Redmond and Hortonworks are bringing big data to Windows users, with previews of Hadoop solutions for Windows Server and Windows Azure
As Microsoft undertakes the final preparations for the glitzy Windows 8 launch on Friday, it made another important announcement for enterprises by offering a way for Windows users to utilise Hadoop-based big data thanks to a partnership with Hortonworks.
Apache Hadoop is of course the popular open-source storage and data analysis framework, and Microsoft has long been working on integrating it within the Windows environment. Last October for example it revealed its plans for tackling big data within the enterprise, saying it would include an Apache Hadoop-based distribution for Windows Server and Windows Azure.
And then in March 2012 Microsoft announced it was developing a feature that would allow Excel users to import data from Hadoop.
The partnership with Hortonworks has now borne fruit after Microsoft announced at Hadoop World that it has expanded the partnership with the company. Hortonworks is best known as being the team that has contributed more than 80 percent of all the code in Hadoop.
Microsoft also revealed that it has released new previews of its Hadoop-based solutions for Windows Server and Windows Azure, which it is now calling ‘Microsoft HDInsight Server for Windows’ and ‘Windows Azure HDInsight Service.’
This will provide enterprises the chance to explore, mine, and analyse Hadoop big data, but in a familiar Windows environment and using familiar Microsoft tools. For example, the previews will allow customers to use Excel, PowerPivot for Excel and Power View to “easily extract actionable insights from the data.”
“Big data should provide answers for business, not complexity for IT,” said David Campbell, technical fellow at Microsoft. “Providing Hadoop compatibility on Windows Server and Azure dramatically lowers the barriers to setup and deployment and enables customers to pull insights from any data, any size, on-premises or in the cloud.”
Big data is the term applied to very large sets of both structured and unstructured data. Being able to access, store, analyse these large datasets has previously been a difficult, expensive, and highly complex process often only found in data warehouses. But nowadays, thanks to open source platforms such as Hadoop, the ability to conduct this type of work has now been brought within the grasp of many enterprise organisations.
Meanwhile, coupled with the new previews, Microsoft also announced an expanded partnership with Hortonworks, in order to give customers “access to an enterprise-ready distribution of Hadoop with the newly released solutions.”
“Hortonworks is the only provider of Apache Hadoop that ensures a 100 percent open source platform,” said Rob Bearden, CEO of Hortonworks. “Our expanded partnership with Microsoft empowers customers to build and deploy on platforms that are fully compatible with Apache Hadoop.”
Indeed, Bearden has been busy on the partnership front, after it was also revealed that Rackspace Hosting has signed a strategic agreement with Hortonworks.
This deal means the two companies will collaborate to deliver to deliver OpenStack and Hadoop-based big data solutions for public and private clouds.
“Together, Rackspace and Hortonworks will focus on eliminating the complexities and time-consuming, manual processes that are required today for implementing a Big Data solution,” the two companies announced. It said that the joint effort will pursue an OpenStack-based Hadoop solution for the public and private cloud, which can easily be deployed in minutes.

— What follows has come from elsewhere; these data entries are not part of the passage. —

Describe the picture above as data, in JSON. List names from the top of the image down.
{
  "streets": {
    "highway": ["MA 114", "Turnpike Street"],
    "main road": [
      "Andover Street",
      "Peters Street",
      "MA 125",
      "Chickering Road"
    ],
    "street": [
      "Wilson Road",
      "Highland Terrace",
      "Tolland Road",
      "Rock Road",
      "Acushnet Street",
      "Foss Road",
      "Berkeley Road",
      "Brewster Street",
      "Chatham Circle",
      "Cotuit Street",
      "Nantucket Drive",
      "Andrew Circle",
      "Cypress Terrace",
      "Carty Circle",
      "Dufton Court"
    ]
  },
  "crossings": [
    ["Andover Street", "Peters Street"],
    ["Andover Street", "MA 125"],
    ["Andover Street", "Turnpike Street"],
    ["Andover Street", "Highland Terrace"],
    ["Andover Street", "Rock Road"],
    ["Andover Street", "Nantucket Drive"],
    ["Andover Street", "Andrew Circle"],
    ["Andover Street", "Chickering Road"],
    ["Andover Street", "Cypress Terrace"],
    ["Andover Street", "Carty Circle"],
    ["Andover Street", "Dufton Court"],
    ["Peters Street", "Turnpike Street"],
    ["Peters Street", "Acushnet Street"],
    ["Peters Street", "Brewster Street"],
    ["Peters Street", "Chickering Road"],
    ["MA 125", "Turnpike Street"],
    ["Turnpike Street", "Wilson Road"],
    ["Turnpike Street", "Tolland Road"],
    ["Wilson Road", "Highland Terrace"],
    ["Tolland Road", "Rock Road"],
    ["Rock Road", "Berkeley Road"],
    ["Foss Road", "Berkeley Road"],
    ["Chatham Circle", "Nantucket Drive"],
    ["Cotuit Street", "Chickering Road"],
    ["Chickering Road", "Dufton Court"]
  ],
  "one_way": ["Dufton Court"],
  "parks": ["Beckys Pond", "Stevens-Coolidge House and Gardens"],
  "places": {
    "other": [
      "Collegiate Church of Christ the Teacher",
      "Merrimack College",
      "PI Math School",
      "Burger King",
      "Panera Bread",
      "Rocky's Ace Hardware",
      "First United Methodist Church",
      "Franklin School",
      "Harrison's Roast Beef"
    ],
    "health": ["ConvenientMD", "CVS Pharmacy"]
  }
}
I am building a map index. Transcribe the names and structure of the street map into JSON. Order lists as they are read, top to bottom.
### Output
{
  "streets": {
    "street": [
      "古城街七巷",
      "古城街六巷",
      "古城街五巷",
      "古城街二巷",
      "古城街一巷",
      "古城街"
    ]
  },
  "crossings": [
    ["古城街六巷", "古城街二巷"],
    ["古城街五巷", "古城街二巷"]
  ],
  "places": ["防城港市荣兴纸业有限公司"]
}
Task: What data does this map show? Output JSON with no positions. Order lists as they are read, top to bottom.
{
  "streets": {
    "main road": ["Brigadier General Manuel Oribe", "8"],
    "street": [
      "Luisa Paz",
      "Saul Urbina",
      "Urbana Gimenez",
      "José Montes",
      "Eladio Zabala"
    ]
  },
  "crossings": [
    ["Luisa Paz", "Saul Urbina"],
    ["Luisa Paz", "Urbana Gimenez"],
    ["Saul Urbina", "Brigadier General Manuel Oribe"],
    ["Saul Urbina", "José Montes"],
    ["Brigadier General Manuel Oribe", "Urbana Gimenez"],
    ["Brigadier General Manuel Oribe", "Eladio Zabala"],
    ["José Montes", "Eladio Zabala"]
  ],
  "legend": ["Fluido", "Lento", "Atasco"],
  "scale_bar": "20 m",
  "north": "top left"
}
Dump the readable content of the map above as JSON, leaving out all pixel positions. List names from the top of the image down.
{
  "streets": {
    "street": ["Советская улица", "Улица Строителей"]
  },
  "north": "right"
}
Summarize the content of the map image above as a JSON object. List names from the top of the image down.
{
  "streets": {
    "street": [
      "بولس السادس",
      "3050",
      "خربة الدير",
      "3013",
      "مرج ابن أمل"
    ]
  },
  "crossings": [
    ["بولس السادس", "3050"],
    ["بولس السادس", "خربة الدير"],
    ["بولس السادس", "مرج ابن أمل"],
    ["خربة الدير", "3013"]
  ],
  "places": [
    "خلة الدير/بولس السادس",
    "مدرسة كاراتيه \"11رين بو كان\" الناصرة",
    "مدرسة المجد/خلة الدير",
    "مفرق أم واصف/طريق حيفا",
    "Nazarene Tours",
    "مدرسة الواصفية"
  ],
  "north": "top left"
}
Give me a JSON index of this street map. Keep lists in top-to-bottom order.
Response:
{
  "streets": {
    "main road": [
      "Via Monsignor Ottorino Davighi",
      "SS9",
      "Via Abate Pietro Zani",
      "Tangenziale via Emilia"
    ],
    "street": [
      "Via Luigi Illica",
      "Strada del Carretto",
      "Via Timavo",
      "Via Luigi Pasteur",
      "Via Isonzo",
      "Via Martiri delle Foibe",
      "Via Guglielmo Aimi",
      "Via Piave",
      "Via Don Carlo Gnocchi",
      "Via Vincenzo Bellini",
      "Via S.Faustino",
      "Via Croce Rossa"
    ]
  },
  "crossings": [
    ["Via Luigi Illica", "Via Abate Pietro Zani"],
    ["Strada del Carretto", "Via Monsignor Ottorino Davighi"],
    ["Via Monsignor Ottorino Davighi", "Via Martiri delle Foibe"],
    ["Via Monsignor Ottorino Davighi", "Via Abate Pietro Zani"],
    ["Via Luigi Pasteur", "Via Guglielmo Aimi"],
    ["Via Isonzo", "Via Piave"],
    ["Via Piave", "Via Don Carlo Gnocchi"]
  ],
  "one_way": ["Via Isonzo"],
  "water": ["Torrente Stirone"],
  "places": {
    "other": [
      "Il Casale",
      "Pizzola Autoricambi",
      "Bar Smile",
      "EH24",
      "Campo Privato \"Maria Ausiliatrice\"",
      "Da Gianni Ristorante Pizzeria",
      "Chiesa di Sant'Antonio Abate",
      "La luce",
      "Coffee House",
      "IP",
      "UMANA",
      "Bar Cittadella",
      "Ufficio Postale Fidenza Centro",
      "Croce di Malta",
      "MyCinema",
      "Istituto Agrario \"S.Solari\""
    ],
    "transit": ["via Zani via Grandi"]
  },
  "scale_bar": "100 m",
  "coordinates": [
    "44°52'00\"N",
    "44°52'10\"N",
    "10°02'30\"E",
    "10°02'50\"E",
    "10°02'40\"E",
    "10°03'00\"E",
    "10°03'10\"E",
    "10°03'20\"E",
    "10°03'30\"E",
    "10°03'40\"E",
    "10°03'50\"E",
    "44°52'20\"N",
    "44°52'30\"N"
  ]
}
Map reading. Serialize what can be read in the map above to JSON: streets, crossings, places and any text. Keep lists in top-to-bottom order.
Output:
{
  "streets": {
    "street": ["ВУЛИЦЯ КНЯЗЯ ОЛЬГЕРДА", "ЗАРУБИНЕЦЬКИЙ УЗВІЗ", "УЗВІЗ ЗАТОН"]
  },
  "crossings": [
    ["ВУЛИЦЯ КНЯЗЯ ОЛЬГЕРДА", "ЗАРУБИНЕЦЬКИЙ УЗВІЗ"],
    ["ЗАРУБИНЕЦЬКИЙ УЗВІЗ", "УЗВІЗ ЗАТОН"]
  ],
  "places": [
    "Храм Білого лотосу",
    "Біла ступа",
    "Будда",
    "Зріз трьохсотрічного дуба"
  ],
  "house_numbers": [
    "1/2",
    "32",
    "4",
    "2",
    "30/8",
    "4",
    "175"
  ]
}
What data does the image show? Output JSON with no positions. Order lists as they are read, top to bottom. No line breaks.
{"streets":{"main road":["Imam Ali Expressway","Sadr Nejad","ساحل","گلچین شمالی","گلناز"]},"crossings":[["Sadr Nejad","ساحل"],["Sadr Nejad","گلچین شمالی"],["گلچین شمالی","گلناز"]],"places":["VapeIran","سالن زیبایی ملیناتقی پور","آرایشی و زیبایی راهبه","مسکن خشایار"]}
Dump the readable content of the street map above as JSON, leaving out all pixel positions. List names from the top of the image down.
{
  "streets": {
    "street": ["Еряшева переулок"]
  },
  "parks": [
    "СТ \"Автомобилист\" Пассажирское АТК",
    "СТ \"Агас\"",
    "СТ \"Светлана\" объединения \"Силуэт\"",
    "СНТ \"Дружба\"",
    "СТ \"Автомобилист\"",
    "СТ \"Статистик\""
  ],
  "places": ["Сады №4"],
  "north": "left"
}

“Running Hadoop on your own is complex, which is why we’re excited about our development efforts with Hortonworks,” said John Engates, CTO of Rackspace. “We have customers today that deploy Hadoop clusters on dedicated hardware at Rackspace with support from Hortonworks. By joining forces, we intend to turn Hadoop into an on-demand service running on the Rackspace open cloud and in clusters on private cloud infrastructure in our data centres or the customer’s data centre.
“The Hortonworks Data Platform packages the open source Apache version of Hadoop,” Engates added. “That aligns with our vision of an open cloud future that eliminates fear of vendor lock-in, and allows customers to confidently invest in a technology for the long term.”